**EXERCISE BRIEF:** Here are some records. Repeat them all exactly.

**MATERIAL FOR THIS EXERCISE:**
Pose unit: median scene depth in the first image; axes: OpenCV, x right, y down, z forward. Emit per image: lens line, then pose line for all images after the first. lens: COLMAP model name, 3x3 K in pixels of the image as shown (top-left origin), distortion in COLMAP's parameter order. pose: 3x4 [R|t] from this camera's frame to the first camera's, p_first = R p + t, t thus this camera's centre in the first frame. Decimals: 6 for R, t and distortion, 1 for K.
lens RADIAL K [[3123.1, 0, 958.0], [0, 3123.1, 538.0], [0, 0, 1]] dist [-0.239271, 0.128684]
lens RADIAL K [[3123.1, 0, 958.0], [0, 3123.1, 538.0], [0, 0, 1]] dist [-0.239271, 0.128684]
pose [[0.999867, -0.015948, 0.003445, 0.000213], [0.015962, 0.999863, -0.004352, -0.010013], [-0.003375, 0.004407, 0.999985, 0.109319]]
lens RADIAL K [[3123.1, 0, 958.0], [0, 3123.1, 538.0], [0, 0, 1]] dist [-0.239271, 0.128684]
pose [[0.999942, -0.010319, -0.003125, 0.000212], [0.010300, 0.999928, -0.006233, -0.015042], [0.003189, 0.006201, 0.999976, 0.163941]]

**ANSWER FOR THE TASK:**
Pose unit: median scene depth in the first image; axes: OpenCV, x right, y down, z forward. Emit per image: lens line, then pose line for all images after the first. lens: COLMAP model name, 3x3 K in pixels of the image as shown (top-left origin), distortion in COLMAP's parameter order. pose: 3x4 [R|t] from this camera's frame to the first camera's, p_first = R p + t, t thus this camera's centre in the first frame. Decimals: 6 for R, t and distortion, 1 for K.
lens RADIAL K [[3123.1, 0, 958.0], [0, 3123.1, 538.0], [0, 0, 1]] dist [-0.239271, 0.128684]
lens RADIAL K [[3123.1, 0, 958.0], [0, 3123.1, 538.0], [0, 0, 1]] dist [-0.239271, 0.128684]
pose [[0.999867, -0.015948, 0.003445, 0.000213], [0.015962, 0.999863, -0.004352, -0.010013], [-0.003375, 0.004407, 0.999985, 0.109319]]
lens RADIAL K [[3123.1, 0, 958.0], [0, 3123.1, 538.0], [0, 0, 1]] dist [-0.239271, 0.128684]
pose [[0.999942, -0.010319, -0.003125, 0.000212], [0.010300, 0.999928, -0.006233, -0.015042], [0.003189, 0.006201, 0.999976, 0.163941]]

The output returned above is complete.